53 Article 32(4) of the Fourth Anti-Money Laundering Directive provides that it is for each FIU to decide whether to carry out an analysis or disseminate information.

54 The three-month period starts to run from the date on which the last language version of the proposal is published.

55 Council Decision 2000/642/JHA concerning arrangements for cooperation between financial intelligence units of the Member States in respect of exchanging information. The UK re-joined this Decision and 34 other EU measures in December 2014, after deciding to opt out en masse of EU police and criminal justice measures adopted under the pre-Lisbon Treaty arrangements.
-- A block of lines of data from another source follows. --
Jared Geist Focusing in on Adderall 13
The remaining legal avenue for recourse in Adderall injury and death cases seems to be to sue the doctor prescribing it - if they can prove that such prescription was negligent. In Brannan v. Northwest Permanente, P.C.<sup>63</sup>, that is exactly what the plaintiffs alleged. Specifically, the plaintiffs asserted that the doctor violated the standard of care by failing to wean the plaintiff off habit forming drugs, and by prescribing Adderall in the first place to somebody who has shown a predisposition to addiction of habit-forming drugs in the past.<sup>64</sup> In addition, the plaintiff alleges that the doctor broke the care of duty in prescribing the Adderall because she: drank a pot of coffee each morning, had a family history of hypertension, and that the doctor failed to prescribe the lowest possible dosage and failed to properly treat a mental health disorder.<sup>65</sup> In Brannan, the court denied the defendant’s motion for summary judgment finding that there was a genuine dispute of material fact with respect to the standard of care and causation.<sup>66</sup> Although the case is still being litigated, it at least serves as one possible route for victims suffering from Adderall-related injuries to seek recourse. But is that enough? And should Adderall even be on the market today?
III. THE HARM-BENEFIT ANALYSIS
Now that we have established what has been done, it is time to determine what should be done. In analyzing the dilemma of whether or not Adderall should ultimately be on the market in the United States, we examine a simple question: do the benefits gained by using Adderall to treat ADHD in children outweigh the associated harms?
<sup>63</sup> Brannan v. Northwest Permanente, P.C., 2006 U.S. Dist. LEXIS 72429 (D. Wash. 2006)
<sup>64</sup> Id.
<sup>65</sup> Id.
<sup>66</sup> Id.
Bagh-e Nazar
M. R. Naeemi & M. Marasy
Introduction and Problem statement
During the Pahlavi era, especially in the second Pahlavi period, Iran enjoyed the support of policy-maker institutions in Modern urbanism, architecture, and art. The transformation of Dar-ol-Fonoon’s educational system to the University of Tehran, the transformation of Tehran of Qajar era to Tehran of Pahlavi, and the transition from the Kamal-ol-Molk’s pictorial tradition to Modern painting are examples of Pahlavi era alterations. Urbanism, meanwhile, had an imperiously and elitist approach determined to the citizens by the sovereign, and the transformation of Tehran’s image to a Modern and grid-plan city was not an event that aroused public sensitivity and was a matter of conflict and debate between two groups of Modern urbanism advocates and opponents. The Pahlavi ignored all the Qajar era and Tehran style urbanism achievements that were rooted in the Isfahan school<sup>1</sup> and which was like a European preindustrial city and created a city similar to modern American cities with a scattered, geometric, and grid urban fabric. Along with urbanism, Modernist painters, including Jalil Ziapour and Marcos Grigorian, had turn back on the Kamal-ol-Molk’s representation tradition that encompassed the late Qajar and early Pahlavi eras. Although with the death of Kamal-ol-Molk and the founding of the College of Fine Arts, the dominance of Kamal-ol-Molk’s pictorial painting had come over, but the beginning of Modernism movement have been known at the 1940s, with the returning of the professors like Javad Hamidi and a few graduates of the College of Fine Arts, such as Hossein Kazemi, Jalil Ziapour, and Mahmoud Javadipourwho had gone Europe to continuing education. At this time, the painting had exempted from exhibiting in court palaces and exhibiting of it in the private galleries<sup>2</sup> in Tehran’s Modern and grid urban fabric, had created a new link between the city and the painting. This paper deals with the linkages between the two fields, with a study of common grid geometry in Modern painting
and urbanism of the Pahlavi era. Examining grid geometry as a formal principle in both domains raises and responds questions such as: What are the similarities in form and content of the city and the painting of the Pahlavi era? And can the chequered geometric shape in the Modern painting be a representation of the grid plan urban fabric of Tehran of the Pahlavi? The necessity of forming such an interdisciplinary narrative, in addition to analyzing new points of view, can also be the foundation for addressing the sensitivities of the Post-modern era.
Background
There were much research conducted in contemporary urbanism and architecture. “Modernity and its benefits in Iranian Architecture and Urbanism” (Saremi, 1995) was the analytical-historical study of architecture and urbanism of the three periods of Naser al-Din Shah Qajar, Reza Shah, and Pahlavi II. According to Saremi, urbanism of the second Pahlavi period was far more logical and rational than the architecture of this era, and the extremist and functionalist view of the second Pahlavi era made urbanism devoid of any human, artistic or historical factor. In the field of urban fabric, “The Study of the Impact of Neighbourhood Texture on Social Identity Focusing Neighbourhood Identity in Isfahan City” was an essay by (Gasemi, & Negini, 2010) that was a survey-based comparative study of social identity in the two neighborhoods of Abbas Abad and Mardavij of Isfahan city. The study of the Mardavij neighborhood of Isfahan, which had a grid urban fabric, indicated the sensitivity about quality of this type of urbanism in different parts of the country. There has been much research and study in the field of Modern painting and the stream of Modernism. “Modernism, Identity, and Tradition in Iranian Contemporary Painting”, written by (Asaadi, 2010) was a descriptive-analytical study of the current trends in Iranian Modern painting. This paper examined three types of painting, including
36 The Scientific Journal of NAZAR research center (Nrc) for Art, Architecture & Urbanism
56 Under Article 4a of Protocol 21 to the EU Treaties, the Council may decide that the UK can no longer participate in an existing EU measure if the UK’s non-participation in an amending measure would make it inoperable for other Member States. An amending measure includes a measure which repeals and replaces an earlier EU measure.

57 Recital (27) of the proposed Directive makes clear that the transfer of financial data outside the EU must comply with EU data protection rules on the transfer of personal data to third countries.

58 The EU’s Fourth and Fifth Anti-Money Laundering Directives cite an internal market (Article 114 TFEU) legal base.

59 See Directive (EU) 2015/849 on the prevention of the use of the financial system for the purposes of money laundering or terrorist financing.

60 See the agreed text. For further information, see our Twelfth Report HC 301–xii (2017–19), chapter 14 (31 January 2018) on the Fifth Anti-Money Laundering Directive.

61 See p.2 of the Commission’s explanatory memorandum accompanying the proposed Directive.

63 See Article 122 of the draft Withdrawal Agreement.

64 See recital (27) of the proposed Directive.